A última parte da antologia contempla algumas das mais atuais pesquisas sobre a farmacologia humana da ayahuasca. Uma pesquisa dos efeitos psicológicos e fisiológicos da ayahuasca em consumidores habituais foi realizada junto a membros da UDV com participação de importantes instituições médicas que monitoraram as condições clínicas do uso crônico e dos estados agudos de ingestão. O psicólogo israelense Benny Shanon apresenta a proposta da constituição de um terceiro campo de estudos, além do médico-farmacológico e do antropológico, que seria o psicológico, ou, como ele afirma, da experiência vista de dentro. Propõe, para isso, uma classificação dos conteúdos visionários em diferentes grupos de experimentadores.
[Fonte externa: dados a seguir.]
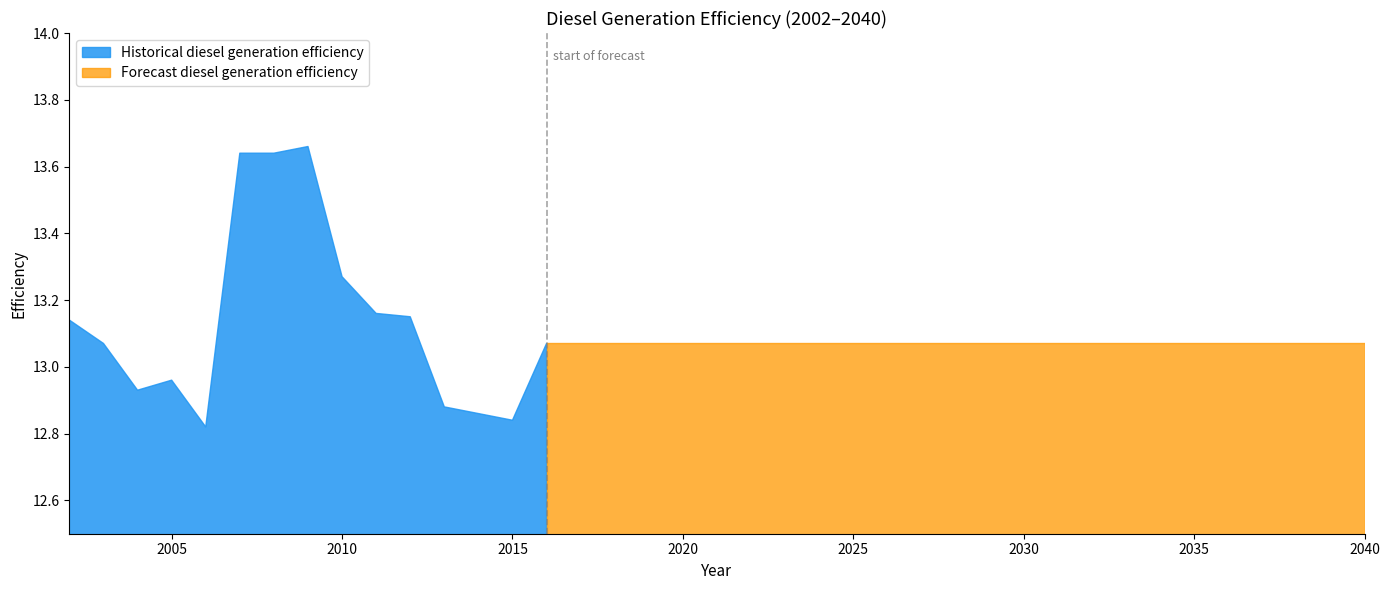

Which category has the lowest value across all series?

2006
Finalmente, Jonathan Ott contribui com um artigo sobre a natureza da sinergia obtida entre fontes de DMT e inibidores de Monoaminaoxidase, apresentando uma vasta gama de combinações de substâncias que reproduzem o mesmo efeito da ayahuasca, chamadas de “análogos da ayahuasca”, anahuasca e pharmahuasca, analisando também a Jurema, outra planta de uso indígena tradicional no Brasil e que também contém DMT.
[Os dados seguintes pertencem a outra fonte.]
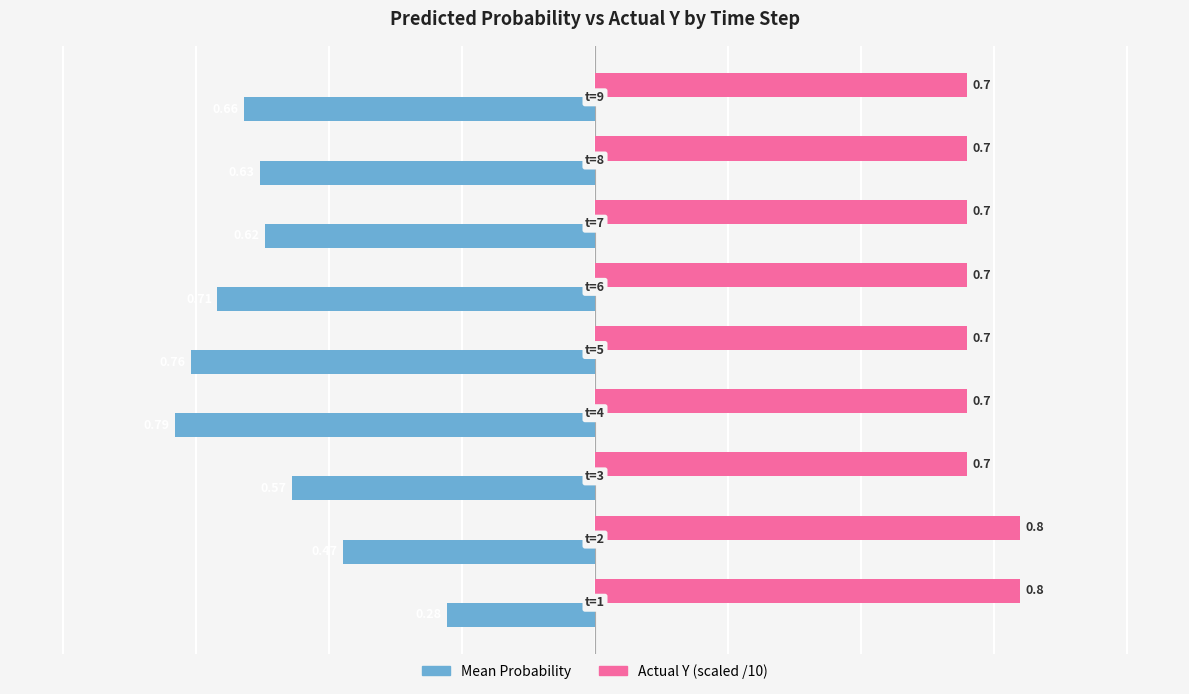

List the series in order of their overall mean, lowest first.

Mean Probability, Actual Y (scaled /10)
A antologia O Uso Ritual da Ayahuasca traz para o Brasil - país que é o centro do fenômeno do uso religioso de um psicoativo alucinógeno - também o eixo da investigação acadêmica e científica sobre tais práticas. Apesar da desigualdade entre os diversos artigos do livro e de alguns problemas de revisão, é um trabalho inestimável, que vem trazer luz a uma experiência descrita como visionária, sendo parte de um esforço das últimas décadas em se travar um diálogo entre a ciência farmacoquímica e os saberes etnobotânicos que enfrentam as dificuldades do desvelamento dos segredos, das apropriações dos saberes, das descrições dos êxtases e, sobretudo, dos mecanismos de controle e de coerção.


FICHA TÉCNICA

Título: "O uso ritual da ayahuasca"
Autor: LABATE, Beatriz C. e ARAÚJO, Wladimir S. (orgs.)
Editora: FAPESP/Mercado das Letras (Campinas – SP)
Edição: 1ª edição
Ano de Publicação: 2002
Número de páginas: 686 p.
ISBN 8585725915
Disponível em livrarias eletrônicas.

Notas

[*] Professor Doutor, Departamento de História, Universidade de São Paulo (USP), Brasil.